INTERVIEW! Ahead of his show on Oct 24 at Funkhaus, Scott Morgan aka Loscil talks his latest album "Equivalents", contrasting computer-driven music with nature and how his native Vancouver inspires his eerie soundscapes.

Image for Finding the ghost in the machine: Loscil

Photo by Dayna Szyndrowski. Catch Loscil aka Scott Morgan at Funkhaus on Oct 24, starts 20:30.

Echoing the gloomy, overcast, and awe-inspiring surroundings of his hometown, Vancouver’s Scott Morgan aka Loscil has spent the last 20 years at the forefront of ambient music. His latest work is a startling culmination of that project, eerie soundscapes overlaid with the barest strands of melody. We caught up with Morgan ahead of his show at Funkhaus on October 24.

What drew you to the source material of your latest album Equivalents [Alfred Stieglitz’s 1922 photography collection, also titled Equivalents, widely considered to be the first ‘abstract’ photography]?

The whole point of this record was to create a blank canvas for people to explore emotionally their own perspective. Stieglitz was really interested in style and expression, looking at something in an abstract way rather than a using method that was concrete and journalistic. One of the parts of that collection is called “Songs of the Sky”. I’m sort of an amateur photographer, and while I was looking into the history of the field I got kind of obsessed with it.

I’m surprised to hear you call it a blank canvas. I interpreted it as quite a gloomy record.

Well, no. There’s a vast array of responses to a lot of my music. Negative, joyous, contemplative, and also what you just explained, a sense of dread or an ominous feeling. I love that about this type of music. We don’t think about it much but music, especially instrumental music, doesn’t really represent anything.

Past albums of yours have examined different parts of nature in sequence, such as the mountains in Coast/Range/Arc and the water in First Narrows. Was this a continuation of that theme?

I think so, accidentally. Living in Vancouver, you become subconsciously trained as a viewer. It’s easy on the eyes: you can’t help but look at the water and the mountains, and of course the sky is a part of that image.

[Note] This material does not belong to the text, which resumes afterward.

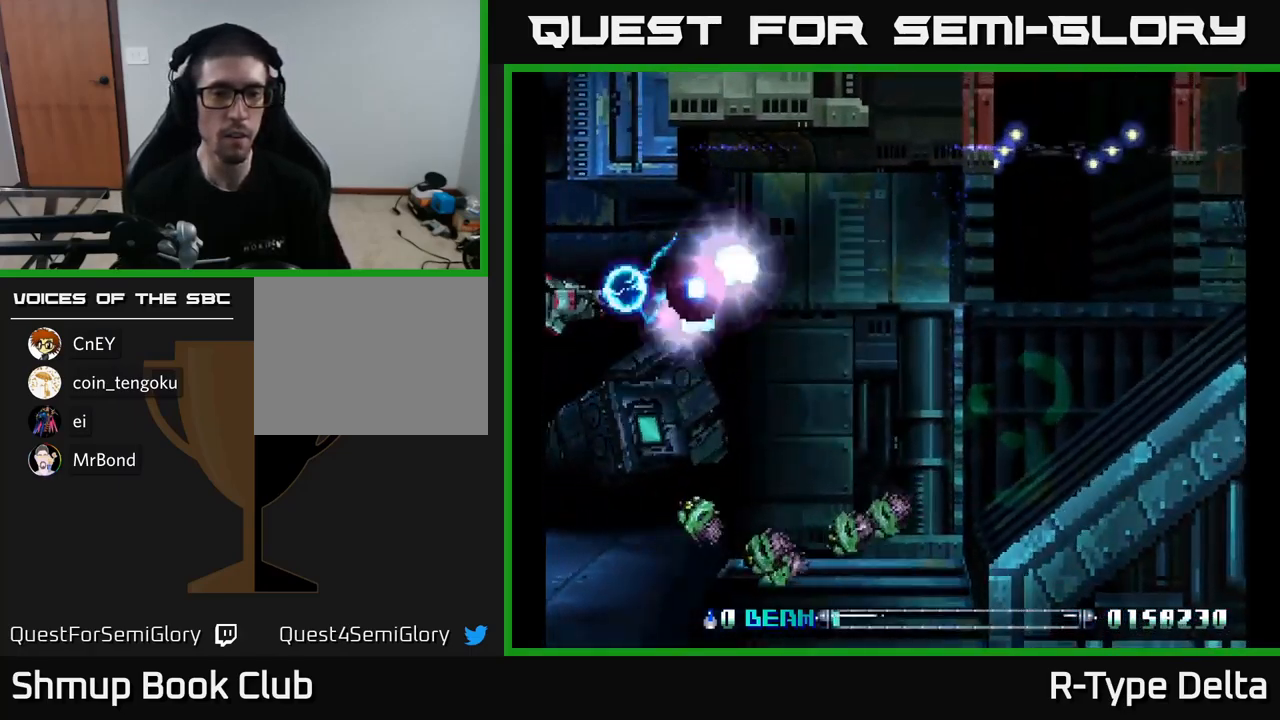
{"buttons": ["X"], "right_stick": "center", "events": [[300, "DPAD_UP", "down"], [350, "DPAD_LEFT", "down"], [400, "DPAD_LEFT", "up"], [467, "DPAD_UP", "up"]]}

You began producing music as Loscil in 1998. Over that time, it’s become difficult to reflect on nature without thinking about climate change. Has ecological degradation affected your work, or how you make music?

There are a couple different answers to that. There’s actually always been a slight interest in not just pretty things. It’s not all natural source material; there’s an interest in the industrial element. Making computer-driven electronic music, I’ve always been interested in finding the ghost in the machine. I’m fascinated by forms of architecture and engineering and their contrasts with nature. 

On Monument Builders, I even have a track called Anthropocene. It’s a reflection on where we were at that point, and I was exploring the idea that we could emotionally express that feeling of dread or danger. With this record, I didn’t think of it that way at the time, but no doubt that those themes have bubbled to the surface.

That’s probably why Vancouver is the ideal setting, and I say that in a sort of ironic way. The nature is so beautiful but it’s coupled with human intervention. [My 2014 album] Sea Island is really inspired by that contrast. That area being a nature reserve as well as an industrial area and an airport is both beautiful and kind of horrific. I relish that contrast. There’s a balance there that I find interesting from a musical perspective. It opens the door to interpretation. 

You previously make music with Destroyer. What precipitated that departure from the indie scene and brought you into ambient music?

My entrance into this kind of form of music making was academic. I studied electroacoustic and computer music, and I was focussed primarily on very experimental and abstract stuff. I had a really interesting professor who was a pioneer of real time granular synthesis which is a way of building these huge textures.

As I was leaving school and interested in the indie and post-rock scenes, I found the middle ground in this kind of music. It felt like a natural fit to make music that was not quite techno, not quite indie. It took a few records to get to that point.

Do you feel that some of your early work didn’t achieve what you wanted?

I kind of dismiss my first record. I struggle with some of my choices.

Each record draws heavily from a single theme, often a place or historical event. How central is this to your creative process?

I like to get buried in little corners and see what happens when you explore ideas. You could be guilty of taking things too seriously and getting inside your own world, but I think the pleasure I get out of creating stuff is building something slowly and methodically that feels right. I don’t care if nobody understands the Stieglitz connection with Equivalents, that was interesting to me. I think if I was just making music for the sake of making music I’d really struggle to continue. 

Locals tend to be pretty hard on Vancouver. It’s nice to talk to someone from there who actually likes the place.

I definitely can go on about why Vancouver sucks. But – probably because I know I’m going to stay here – I have to find ways to love it.

Loscil | Funkhaus, Oberschöneweide. Oct 24, starts 20:30.